_Data provided_
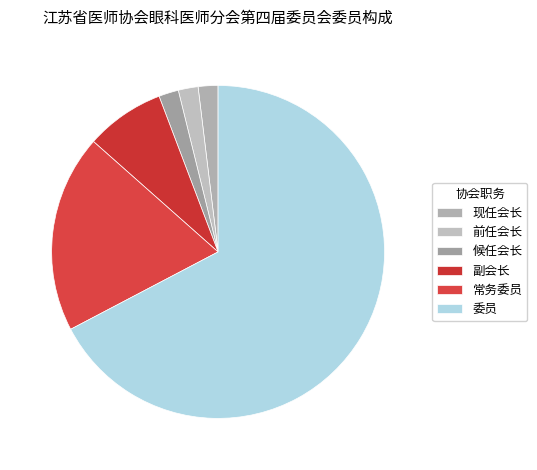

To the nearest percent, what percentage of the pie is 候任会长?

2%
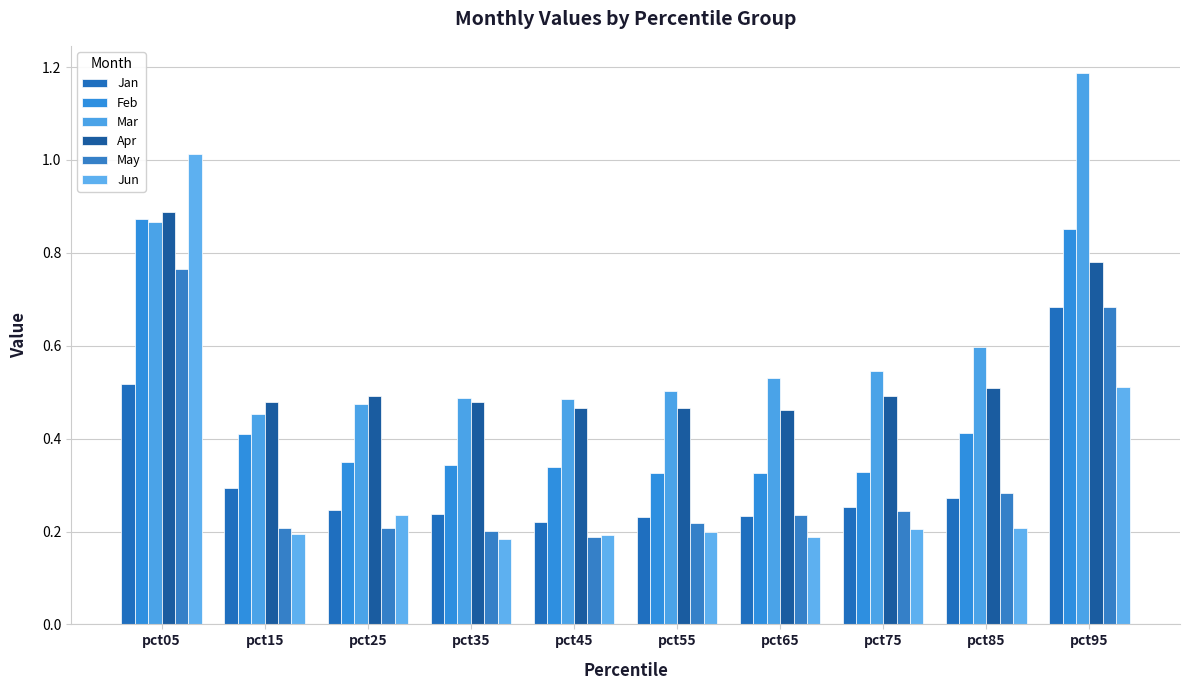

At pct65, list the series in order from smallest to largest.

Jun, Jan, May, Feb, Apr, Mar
--
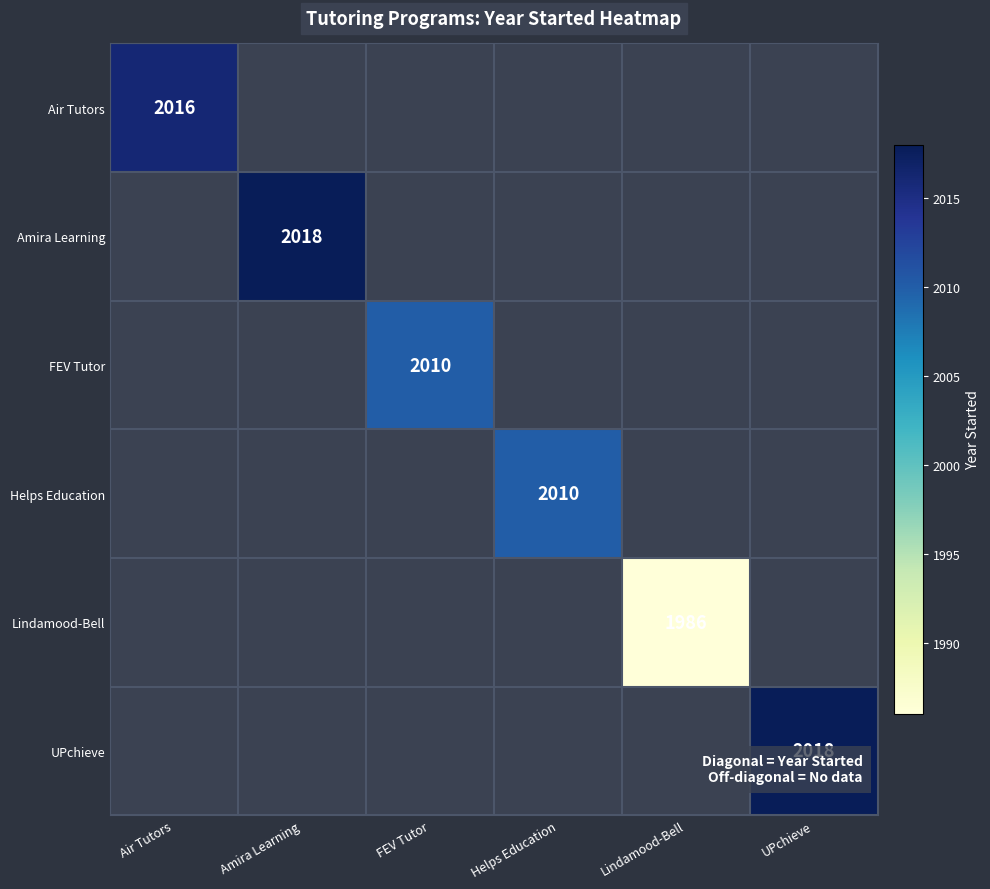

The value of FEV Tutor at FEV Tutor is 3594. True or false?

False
...
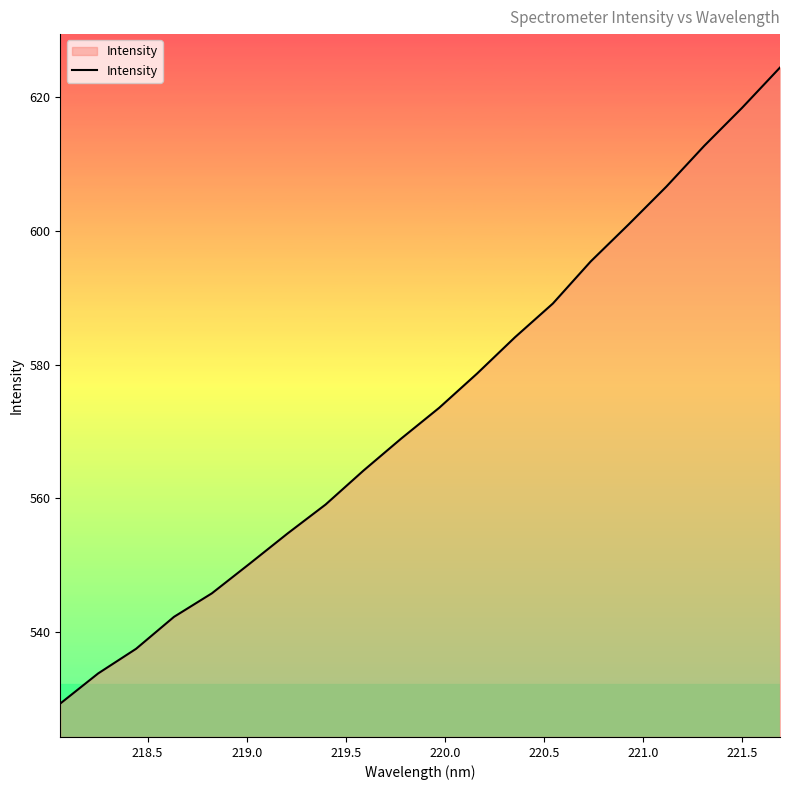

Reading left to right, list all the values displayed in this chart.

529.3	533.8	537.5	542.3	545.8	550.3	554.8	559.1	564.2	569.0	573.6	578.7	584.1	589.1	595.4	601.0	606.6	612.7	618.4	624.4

_Activity_
Please quote the records word for word, starting with the line that contains "To the nearest" and going on through the line that contains "At pct65, list", both included. Leave the pictures out.

_Result of the task_
To the nearest percent, what percentage of the pie is 候任会长?

2%

At pct65, list the series in order from smallest to largest.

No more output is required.